Hang the pictures directly over them when you’re ready, using your level and measuring tape. Alternatively, use low tack painter’s tape to “draw” frames.

Upstairs downstairs

Hanging on: How to curate paintings, prints and photos on your walls

Go for a full gallery wall (treated as wallpaper), or put up confident singles and groups to climb the stairs.

Vertically inclined pictures followed by a horizontal work or a nice pair of frames will look more interesting than the thud-thud-thud of exactly the same size and scale of picture.

Tiny, lonely pictures die on a gloomy staircase. Ensure those gilded, scrambled egg frames are not so deep they will catch a shoulder.

Ikea offers a primer using paper forms — a must-see for tackling awkward spaces and architectural elements.

To finish, use a slice of wine cork or a wad of Blutac to hold bottom corners of the frame off the wall.

Wall wise

Always ensure you choose the correct fixings of the wall type if you’re not using moulding in a proper picture rail.

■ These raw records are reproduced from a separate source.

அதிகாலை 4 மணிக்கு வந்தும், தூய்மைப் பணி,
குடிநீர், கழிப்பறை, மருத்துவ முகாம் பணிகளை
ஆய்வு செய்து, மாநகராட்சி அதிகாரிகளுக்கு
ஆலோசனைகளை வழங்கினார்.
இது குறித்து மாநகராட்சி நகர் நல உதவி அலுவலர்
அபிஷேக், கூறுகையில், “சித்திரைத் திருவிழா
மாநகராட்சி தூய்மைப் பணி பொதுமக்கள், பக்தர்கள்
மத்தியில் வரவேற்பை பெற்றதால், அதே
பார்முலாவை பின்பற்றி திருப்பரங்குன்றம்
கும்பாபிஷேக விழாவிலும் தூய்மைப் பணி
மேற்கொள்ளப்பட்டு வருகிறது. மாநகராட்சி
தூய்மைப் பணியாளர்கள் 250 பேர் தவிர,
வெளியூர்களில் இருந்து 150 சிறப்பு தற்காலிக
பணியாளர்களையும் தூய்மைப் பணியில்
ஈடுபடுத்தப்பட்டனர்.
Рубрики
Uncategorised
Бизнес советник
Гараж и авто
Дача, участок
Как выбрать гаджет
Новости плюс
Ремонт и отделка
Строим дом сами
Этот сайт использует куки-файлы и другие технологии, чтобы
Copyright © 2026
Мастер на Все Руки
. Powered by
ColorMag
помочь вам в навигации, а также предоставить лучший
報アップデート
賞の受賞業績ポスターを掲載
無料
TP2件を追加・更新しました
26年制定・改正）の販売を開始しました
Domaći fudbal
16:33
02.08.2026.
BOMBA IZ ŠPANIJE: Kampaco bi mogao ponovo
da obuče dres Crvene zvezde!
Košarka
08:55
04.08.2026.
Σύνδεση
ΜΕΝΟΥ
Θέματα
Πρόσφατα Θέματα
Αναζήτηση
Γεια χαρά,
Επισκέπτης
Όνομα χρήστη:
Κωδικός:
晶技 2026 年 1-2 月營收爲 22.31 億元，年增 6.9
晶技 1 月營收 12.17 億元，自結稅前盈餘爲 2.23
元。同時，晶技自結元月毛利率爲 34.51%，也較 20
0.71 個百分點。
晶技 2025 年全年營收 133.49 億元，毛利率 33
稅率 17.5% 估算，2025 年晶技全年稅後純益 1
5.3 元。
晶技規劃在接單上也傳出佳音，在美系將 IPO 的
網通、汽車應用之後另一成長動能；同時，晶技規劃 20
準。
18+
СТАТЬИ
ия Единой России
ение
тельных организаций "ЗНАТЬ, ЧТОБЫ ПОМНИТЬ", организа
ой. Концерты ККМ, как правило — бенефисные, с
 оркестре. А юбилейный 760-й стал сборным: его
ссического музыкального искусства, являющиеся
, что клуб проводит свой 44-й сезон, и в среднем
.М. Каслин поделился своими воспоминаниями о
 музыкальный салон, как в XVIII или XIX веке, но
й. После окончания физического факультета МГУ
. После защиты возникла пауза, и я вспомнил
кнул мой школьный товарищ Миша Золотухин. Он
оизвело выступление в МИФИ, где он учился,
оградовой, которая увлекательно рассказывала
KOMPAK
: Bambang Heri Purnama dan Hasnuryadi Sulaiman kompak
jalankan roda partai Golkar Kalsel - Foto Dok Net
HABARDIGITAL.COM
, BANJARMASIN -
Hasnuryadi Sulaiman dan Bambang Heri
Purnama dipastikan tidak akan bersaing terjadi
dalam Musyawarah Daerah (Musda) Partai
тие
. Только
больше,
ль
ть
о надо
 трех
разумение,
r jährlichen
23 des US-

Large frames swinging on one nail can surrender and will take a ragged chunk of wall with them.

Plan for cross lighting with spots or natural illumination, shielding glass from obscuring glare.

Having determined the hanging point, drill out two hook positions to keep weighty frames from going repeatedly cock-eyed as you frolic over floors and slam doors.

For masonry, insert wall-plugs,followed by a matched hook or screw. Use a stud finder for a timber-frame wall.

The variety that identifies power cabling and pipes (€12-€23) is an investment in your survival.

Finally, experiment with the casual frame lean and layering of small paintings on a surface, floor or shelf — effortless elegance.